**EXERCISE PROMPT**
Your answer must be every line of the data that contains "Classifier".

**RECORD EXTRACTS**
★ ★ ★

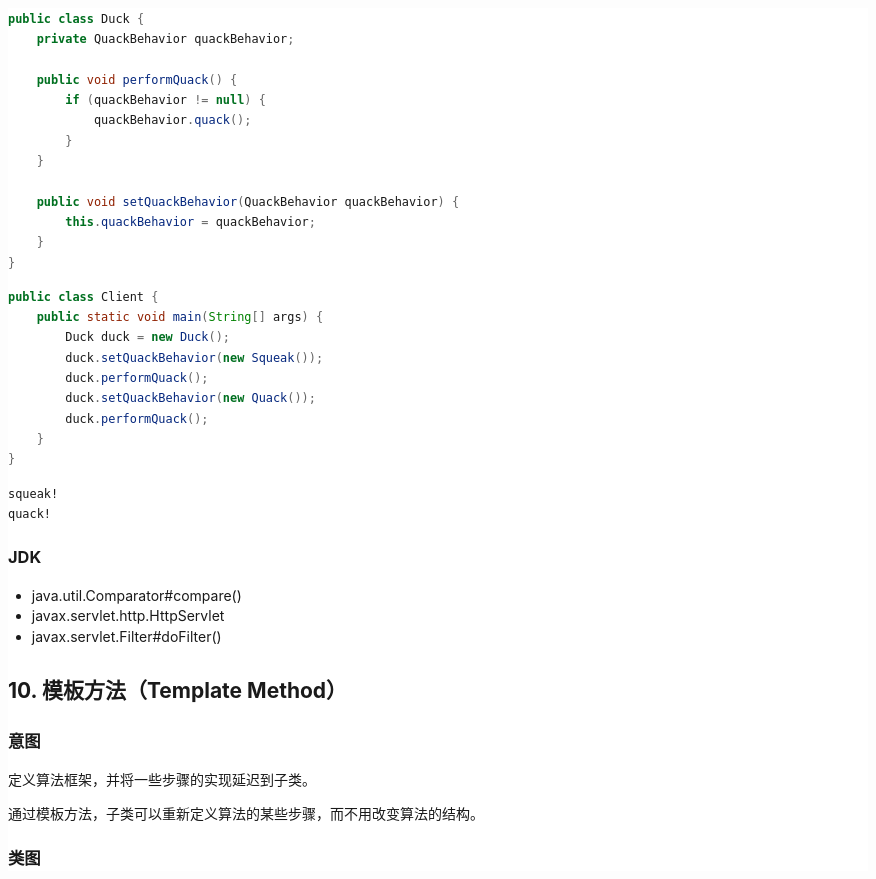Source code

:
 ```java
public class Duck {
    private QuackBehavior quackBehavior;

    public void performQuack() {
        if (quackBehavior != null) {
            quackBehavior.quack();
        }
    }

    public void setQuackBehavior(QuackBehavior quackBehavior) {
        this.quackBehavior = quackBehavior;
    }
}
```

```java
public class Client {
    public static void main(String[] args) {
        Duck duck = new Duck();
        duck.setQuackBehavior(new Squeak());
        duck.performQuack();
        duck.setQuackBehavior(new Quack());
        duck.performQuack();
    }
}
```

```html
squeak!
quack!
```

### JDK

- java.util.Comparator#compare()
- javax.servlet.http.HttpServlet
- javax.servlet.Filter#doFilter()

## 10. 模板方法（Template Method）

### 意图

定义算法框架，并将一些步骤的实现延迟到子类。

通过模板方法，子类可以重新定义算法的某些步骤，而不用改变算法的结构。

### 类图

★ ★ ★

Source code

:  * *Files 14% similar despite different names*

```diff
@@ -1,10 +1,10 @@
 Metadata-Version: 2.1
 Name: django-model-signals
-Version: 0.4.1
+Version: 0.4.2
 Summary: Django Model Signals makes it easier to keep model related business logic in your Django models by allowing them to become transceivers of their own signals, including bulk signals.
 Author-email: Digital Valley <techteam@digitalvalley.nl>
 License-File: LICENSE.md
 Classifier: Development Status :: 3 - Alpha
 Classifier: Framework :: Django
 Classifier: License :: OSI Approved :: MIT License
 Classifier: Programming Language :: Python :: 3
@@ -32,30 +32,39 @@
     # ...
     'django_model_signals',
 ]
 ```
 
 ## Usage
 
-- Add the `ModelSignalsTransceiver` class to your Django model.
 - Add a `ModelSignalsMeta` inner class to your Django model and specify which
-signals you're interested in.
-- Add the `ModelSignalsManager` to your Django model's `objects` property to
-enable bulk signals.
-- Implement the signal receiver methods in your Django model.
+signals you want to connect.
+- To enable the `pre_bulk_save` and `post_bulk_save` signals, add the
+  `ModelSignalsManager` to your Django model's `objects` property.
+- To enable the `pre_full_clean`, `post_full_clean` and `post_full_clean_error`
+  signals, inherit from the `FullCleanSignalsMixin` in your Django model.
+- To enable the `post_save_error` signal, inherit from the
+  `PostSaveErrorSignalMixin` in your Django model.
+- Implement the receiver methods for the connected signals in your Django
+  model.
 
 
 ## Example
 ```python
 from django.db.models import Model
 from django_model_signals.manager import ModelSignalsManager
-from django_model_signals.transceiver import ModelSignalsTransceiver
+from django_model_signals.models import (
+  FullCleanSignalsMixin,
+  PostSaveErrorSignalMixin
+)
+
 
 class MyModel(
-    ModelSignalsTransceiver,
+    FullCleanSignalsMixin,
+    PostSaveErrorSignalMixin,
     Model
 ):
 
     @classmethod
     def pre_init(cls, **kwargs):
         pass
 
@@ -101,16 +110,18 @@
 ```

★ ★ ★

**EXERCISE SOLUTION**
 Classifier: Development Status :: 3 - Alpha
 Classifier: Framework :: Django
 Classifier: License :: OSI Approved :: MIT License
 Classifier: Programming Language :: Python :: 3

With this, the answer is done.